Interrupts in OS

                                                        INTERRUPTS  IN  OS

 

Interrupts are a fundamental concept in operating systems (OS) that enable efficient and responsive computing. An interrupt is a signal sent to the processor by hardware or software indicating an event that needs immediate attention. When an interrupt occurs, the operating system temporarily halts the current processes, saves their state, and executes an interrupt service routine (ISR) to handle the event. Once the ISR is completed, the OS restores the original processes and resumes their execution.

 

Types of Interrupts

 

Hardware Interrupts :

These are generated by hardware devices like keyboards, mice, disk drives, or network cards to signal events such as key presses, mouse movements, or data arrival. Hardware interrupts ensure that the processor can respond to hardware events promptly, without the need for constant polling by the CPU.

 

Software Interrupts :

Software interrupts, also known as traps, are generated by programs or the operating system itself. They can be used to handle exceptional conditions (e.g., division by zero), system calls, or to implement multitasking by switching processes.

 

Interrupt Handling Process

Interrupt Request: An interrupt request (IRQ) is generated by a hardware device or software.

Interrupt Acknowledgment: The CPU acknowledges the interrupt and determines its priority.

Interrupt Vectoring: The CPU uses an interrupt vector to locate the appropriate ISR.

Interrupt Service Routine (ISR) Execution: The ISR executes to handle the interrupt. This may involve reading data from a device, processing input, or signaling other processes.

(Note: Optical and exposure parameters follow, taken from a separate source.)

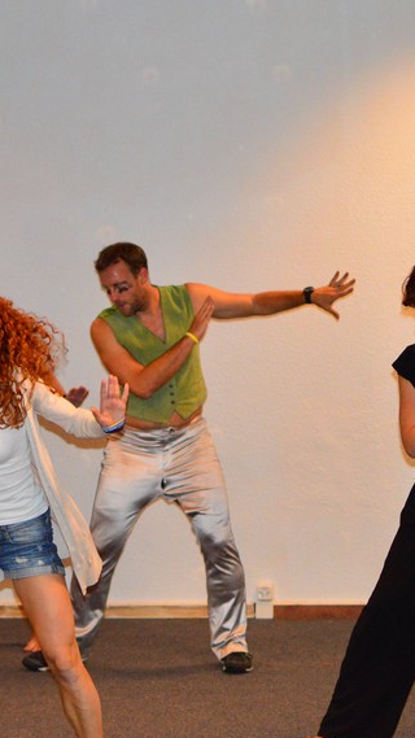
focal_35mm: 99
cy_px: 333
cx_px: 123
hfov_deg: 12.2
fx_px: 1936
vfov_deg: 21.6
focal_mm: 35
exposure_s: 1/160
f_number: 1.8
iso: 1800
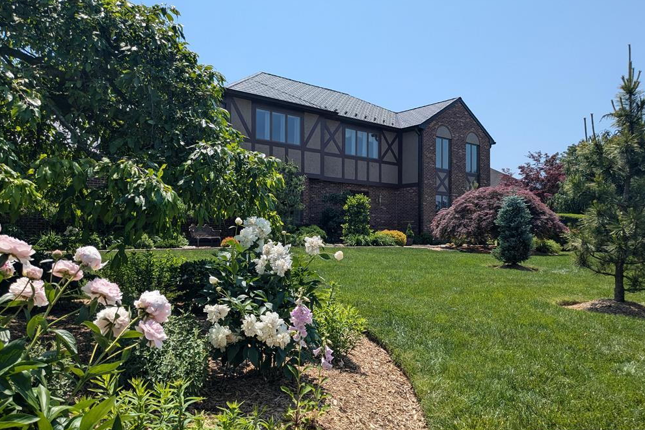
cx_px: 330
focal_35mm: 29
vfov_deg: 44.9
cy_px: 224
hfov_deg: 63.7
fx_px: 519
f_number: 1.73
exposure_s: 1/3344
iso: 64
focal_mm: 4.38
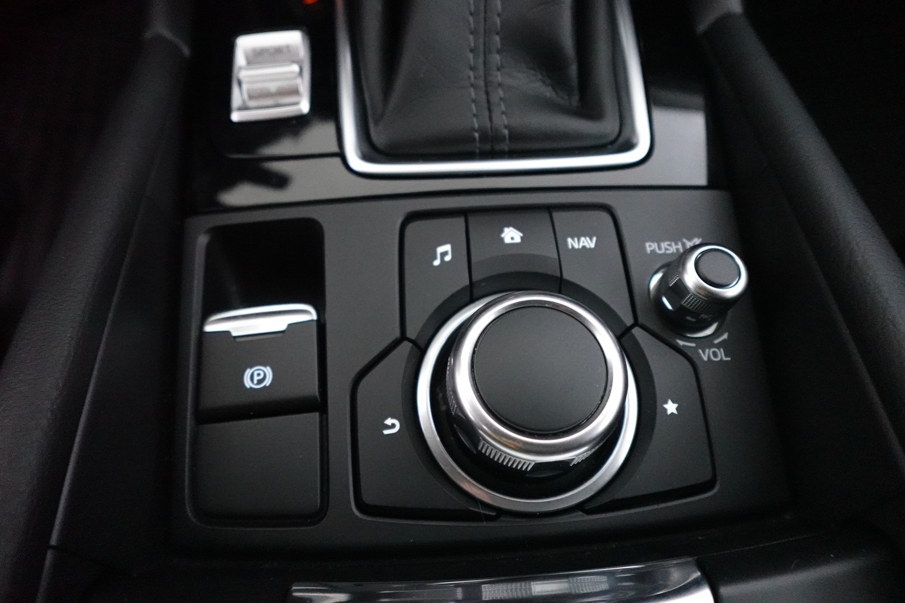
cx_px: 452
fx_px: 503
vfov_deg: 61.9
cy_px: 302
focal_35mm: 20
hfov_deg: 84.0
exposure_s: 1/80
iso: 5000
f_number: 2
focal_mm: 7.6
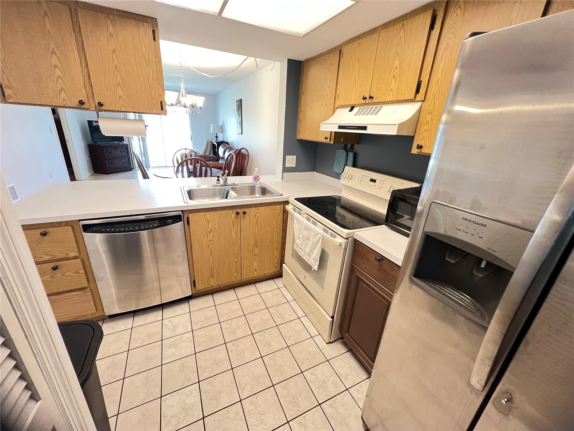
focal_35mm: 13
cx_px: 287
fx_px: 216
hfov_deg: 106.2
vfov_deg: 89.9
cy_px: 216
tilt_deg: -21.3
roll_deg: -3.6
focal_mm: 1.57
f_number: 1.8
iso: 500
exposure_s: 1/60
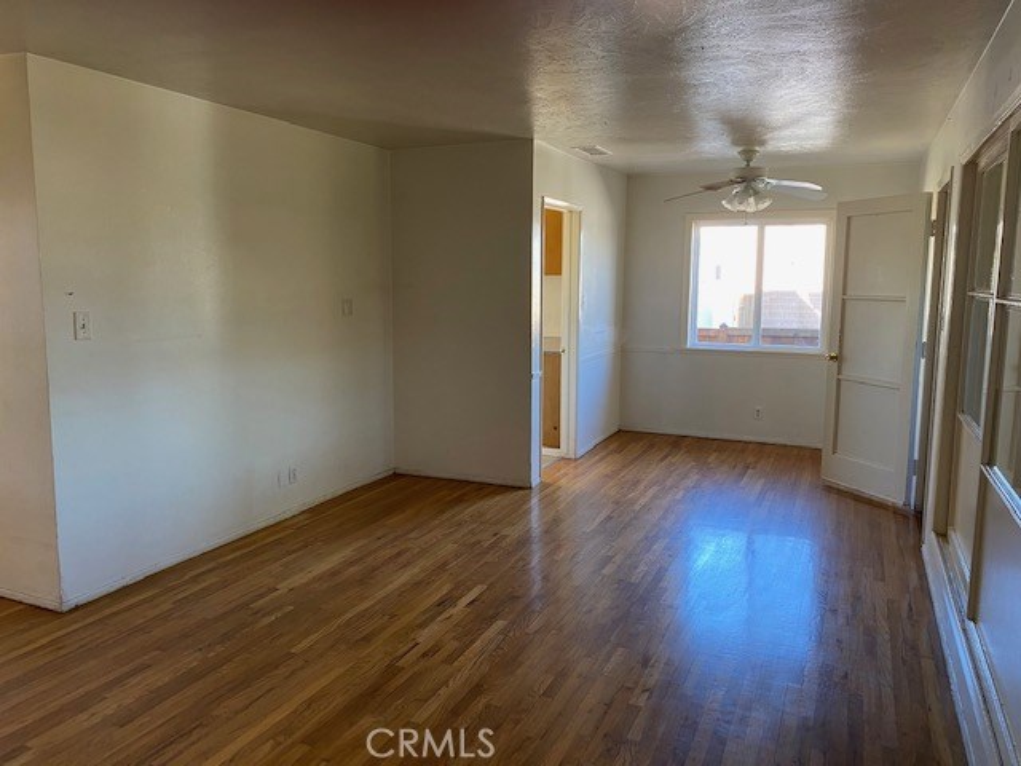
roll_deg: -0.1
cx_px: 510
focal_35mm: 26
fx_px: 767
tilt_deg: -7.9
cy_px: 383
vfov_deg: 53.1
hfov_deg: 67.3
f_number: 1.8
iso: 125
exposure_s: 1/77
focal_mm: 4.25
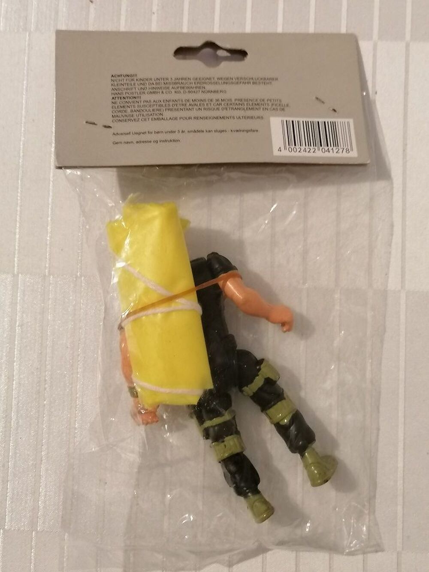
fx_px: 727
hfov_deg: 32.9
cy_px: 286
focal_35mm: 44
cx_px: 214
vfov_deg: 42.9
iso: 320
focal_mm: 4.75
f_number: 1.8
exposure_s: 1/30
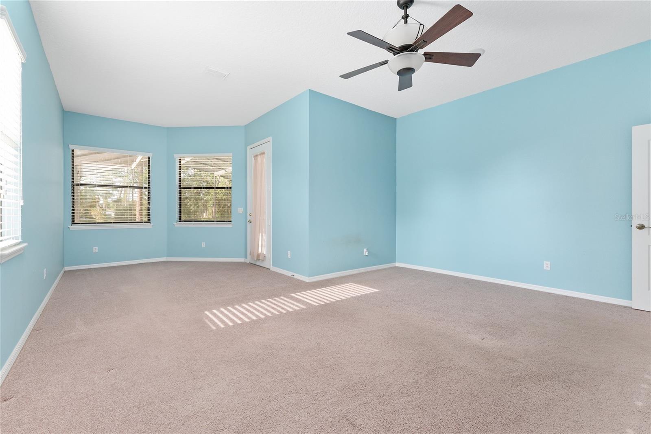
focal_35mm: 15
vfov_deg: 76.2
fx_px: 277
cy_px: 217
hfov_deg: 99.3
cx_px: 326
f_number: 7.1
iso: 250
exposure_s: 1/13
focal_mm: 15.3
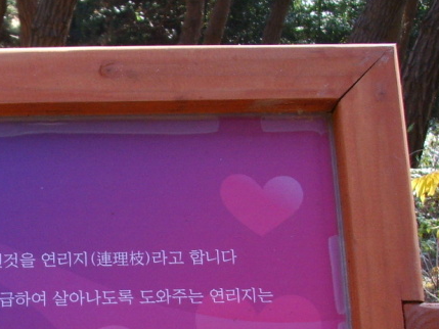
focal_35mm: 93
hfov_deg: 20.2
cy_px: 337
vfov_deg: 15.6
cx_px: -29
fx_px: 1180
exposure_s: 1/60
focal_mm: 6.6
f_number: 3.5
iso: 100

Restoration of State: The CPU restores the state of the interrupted process and resumes its execution.

 

Importance of Interrupts

 

Efficiency :

Interrupts enable efficient CPU utilization by allowing the processor to execute other tasks while waiting for I/O operations to complete. This reduces idle time and enhances overall system performance.

 

Responsiveness :

Interrupts allow the system to respond to events in real-time. For instance, a keystroke on a keyboard generates an interrupt, ensuring immediate attention from the CPU, resulting in low latency and improved user experience.

 

Multitasking and Concurrency :

Interrupts are crucial for multitasking environments. They facilitate context switching, where the CPU transitions between different processes or threads, allowing multiple tasks to run concurrently and improving the responsiveness of the system.